Self-healing properties of nanocrystalline materials: a first-principles analysis of the role of grain boundaries
Abstract
Understanding the self-healing mechanisms of defects in nanocrystalline materials is of particular importance for developing structural materials that can support the extended lifetime of components under extremely hostile conditions in nuclear reactors. Since grain boundaries are prevalent in nanocrystalline materials, they must affect, to some extent, the overall self-healing properties and the resultant mechanical responses.

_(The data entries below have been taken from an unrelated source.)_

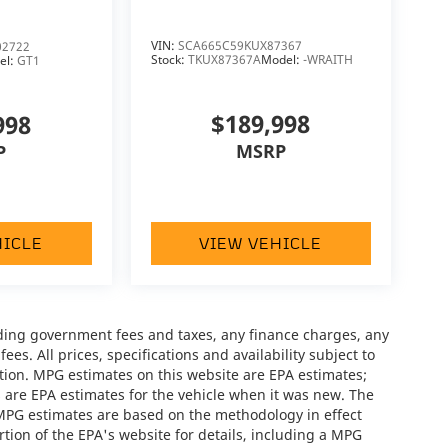
VIN:
SCA665C59KUX87367
2722
Stock:
TKUX87367A
Model:
-WRAITH
el:
GT1
$189,998
998
MSRP
P
HICLE
VIEW VEHICLE
luding government fees and taxes, any finance charges, any
es. All prices, specifications and availability subject to
tion. MPG estimates on this website are EPA estimates;
 are EPA estimates for the vehicle when it was new. The
 MPG estimates are based on the methodology in effect
ion of the EPA's website for details, including a MPG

In the present work, first principles calculations are carried out to investigate the energetic landscape of point defects (i.e. self-interstitials, He-interstitials, and vacancies) induced by the irradiation damage and the kinetics of the self-healing process in the vicinity of grain boundaries (GBs) in copper, focusing on six symmetric tilt grain boundaries that vary in their energies. Our results indicate that the interaction of vacancies with the self-interstitial- and He-interstitial-loaded GBs is very sensitive to the GB character. Low-energy GBs are generally accompanied by a higher propensity for self-healing behavior, in which the inter-granular interstitials and intra-granular vacancies recombine with each other. The recombination process is proved to be regulated by two mechanisms: the interstitial emission mechanism and the vacancy mediated mechanism. For low-energy GBs, the former mechanism demonstrates its efficiency in describing the atomic motion, while for the high-energy ones, the latter turns out to be superior. With the aid of these mechanisms, we conclude that low-energy GBs are comparatively more radiation-resistant than the high-energy counterparts, which may shed light on the rational design of high-performance structural materials based on nanocrystalline alloys.